7

I've just literally spent about 2 hours trying to simply mount a windows share on linux.

Mounting with cifs causes deadly hangs as discussed here.

So I tried to mount via nfs as discussed in this page.

I spent a few minutes searching the nfsshare program, until I realized I had to install Unix Services for Windows.

After downloading the huge file, I was deterred by Microsoft's scare tactic: this program has known compatibility issues, and the subsequent, setup has detected that a required System Service (TCP/IP) is not currently installed...

This is even after I enabled the Simple TCP/IP services from Turn Windows features on or off.

Running

$ sudo mount -t nfs 192.168.1.76:myshare ~/mount3/

on Debian unfailingly gives me:

mount.nfs: access denied by server while mounting 192.168.1.76:myshare

Even though I've opened read, write, full to everyone under windows for the share in question.

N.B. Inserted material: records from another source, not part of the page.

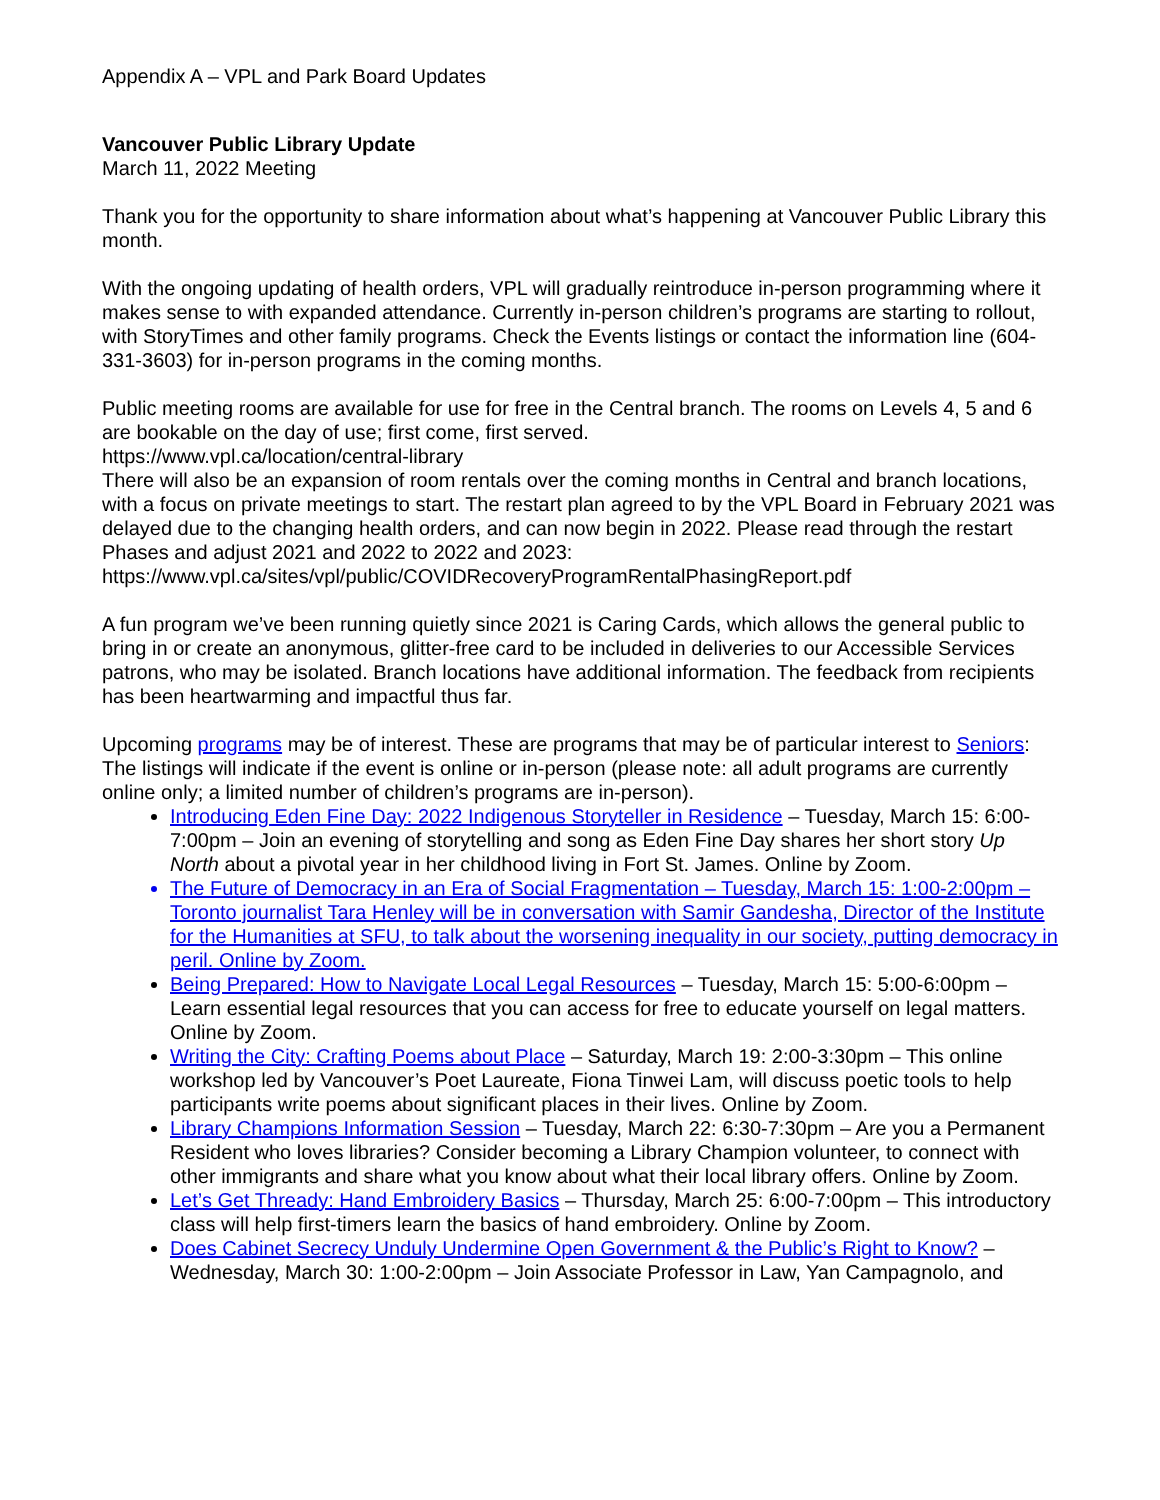Appendix A – VPL and Park Board Updates
Vancouver Public Library Update
March 11, 2022 Meeting
Thank you for the opportunity to share information about what’s happening at Vancouver Public Library this month.
With the ongoing updating of health orders, VPL will gradually reintroduce in-person programming where it makes sense to with expanded attendance. Currently in-person children’s programs are starting to rollout, with StoryTimes and other family programs. Check the Events listings or contact the information line (604-331-3603) for in-person programs in the coming months.
Public meeting rooms are available for use for free in the Central branch. The rooms on Levels 4, 5 and 6 are bookable on the day of use; first come, first served.
https://www.vpl.ca/location/central-library
There will also be an expansion of room rentals over the coming months in Central and branch locations, with a focus on private meetings to start. The restart plan agreed to by the VPL Board in February 2021 was delayed due to the changing health orders, and can now begin in 2022. Please read through the restart Phases and adjust 2021 and 2022 to 2022 and 2023: https://www.vpl.ca/sites/vpl/public/COVIDRecoveryProgramRentalPhasingReport.pdf
A fun program we’ve been running quietly since 2021 is Caring Cards, which allows the general public to bring in or create an anonymous, glitter-free card to be included in deliveries to our Accessible Services patrons, who may be isolated. Branch locations have additional information. The feedback from recipients has been heartwarming and impactful thus far.
Upcoming programs may be of interest. These are programs that may be of particular interest to Seniors:
The listings will indicate if the event is online or in-person (please note: all adult programs are currently online only; a limited number of children’s programs are in-person).
Introducing Eden Fine Day: 2022 Indigenous Storyteller in Residence – Tuesday, March 15: 6:00-7:00pm – Join an evening of storytelling and song as Eden Fine Day shares her short story Up North about a pivotal year in her childhood living in Fort St. James. Online by Zoom.
The Future of Democracy in an Era of Social Fragmentation – Tuesday, March 15: 1:00-2:00pm – Toronto journalist Tara Henley will be in conversation with Samir Gandesha, Director of the Institute for the Humanities at SFU, to talk about the worsening inequality in our society, putting democracy in peril. Online by Zoom.
Being Prepared: How to Navigate Local Legal Resources – Tuesday, March 15: 5:00-6:00pm – Learn essential legal resources that you can access for free to educate yourself on legal matters. Online by Zoom.
Writing the City: Crafting Poems about Place – Saturday, March 19: 2:00-3:30pm – This online workshop led by Vancouver’s Poet Laureate, Fiona Tinwei Lam, will discuss poetic tools to help participants write poems about significant places in their lives. Online by Zoom.
Library Champions Information Session – Tuesday, March 22: 6:30-7:30pm – Are you a Permanent Resident who loves libraries? Consider becoming a Library Champion volunteer, to connect with other immigrants and share what you know about what their local library offers. Online by Zoom.
Let’s Get Thready: Hand Embroidery Basics – Thursday, March 25: 6:00-7:00pm – This introductory class will help first-timers learn the basics of hand embroidery. Online by Zoom.
Does Cabinet Secrecy Unduly Undermine Open Government & the Public’s Right to Know? – Wednesday, March 30: 1:00-2:00pm – Join Associate Professor in Law, Yan Campagnolo, and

$ sudo showmount -e 192.168.1.76

usually gives me:

rpc mount export: RPC: Procedure unavailable

or sometimes:

clnt_create: RPC: Unable to send

I tried using freeNFS.exe, while still getting the access permission error on Debian. I tried using haneWIN, which fails with Failed to start PortMapper.

4
  • 1
    Why don't you mount using cifs? The hangs you linked to were caused by the server being down and they can be easily avoided by using autofs or just unmounting with umount -fl as shown in the accepted answer. I mount various things with cifs and have no issues with it.
    – terdon
    Jun 29, 2014 at 15:27
  • I frequently experience really badly severely deadly painful hangs with cifs that affects anything that tries to stat the mounted directory. If a buffer in emacs happens to be visiting anything inside the mounted subtree, or if I do an ls on the parent of the mounted dir, etc, these things just hang indefinitely and can't even be interrupted, must be killed. I searched for this hang problem but didn't come across any mention of autofs. I will try it.
    – user84207
    Jun 29, 2014 at 16:34
  • Currently I'm using the workaround of writing to a file once per minute inside the mounted tree, hoping that this will keep things alive on both ends. I've just begun to try it but it looks promising.
    – user84207
    Jun 29, 2014 at 16:36
  • 1
    autofs will mount an export only when it is accessed and automatically unmount it after a time of inactivity. The Ubuntu docs on that are not bad.
    – terdon
    Jun 29, 2014 at 16:36

3 Answers 3

1

First, the command that you are using:

$ sudo mount -t nfs 192.168.1.76:myshare ~/mount3/

would be better as

$ sudo mount -t nfs //192.168.1.76/myshare  ~/mount3/ 

And do not forget when using ~/ to say whatever it is mounted on your root dir if using sudo it will consider you as "root" and not any user remember this! And another thing you should check are the permissions. Which users have access and what is the filesystem: NFS, NTFS, FAT16/32 ...?

1
  • 1
    I waasn't the one to downvote you but it's not true that the ~ resolves to root's home under sudo -- at least not under the pretty standard bash shell I'm using. Also, I tried your form for the mount command, and it just doesn't work.
    – user84207
    Jun 29, 2014 at 16:39
0

Here is the workaround I've been using. I have not experienced any hangs so far, after mounting the cifs share for several hours. The idea is simply to periodically write to a file on the mounted subtree. This seems to maintain things alive on both ends.

#!/bin/sh -x

mountpoint="/home/user/mount3/mount"
if mount|grep ${mountpoint}; then
    echo lazy umounting
    sudo umount ${mountpoint} -l
fi

sudo pgkill.py -fq mount_cifs.sh 
rm ${mountpoint}/keepalive


echo mounting
sudo mount -t cifs -o username=$2,password=$3,dir_mode=0777,file_mode=0777 $1 ${mountpoint}

if test $? -eq 0;then
    echo mounted
else
    echo unable to mount
    exit
fi    
{ while true; do echo dummy > ${mountpoint}/keepalive; sleep 30; done }&
-1

You could try the mountSMB or mountNFS scripts from here It should handle most of what you are trying to achieve

It will scan subnets and maintain a list of servers not available on your local subnet or through nmblookup

https://github.com/huwpowell

1
  • Show and example, do not just link to a github page.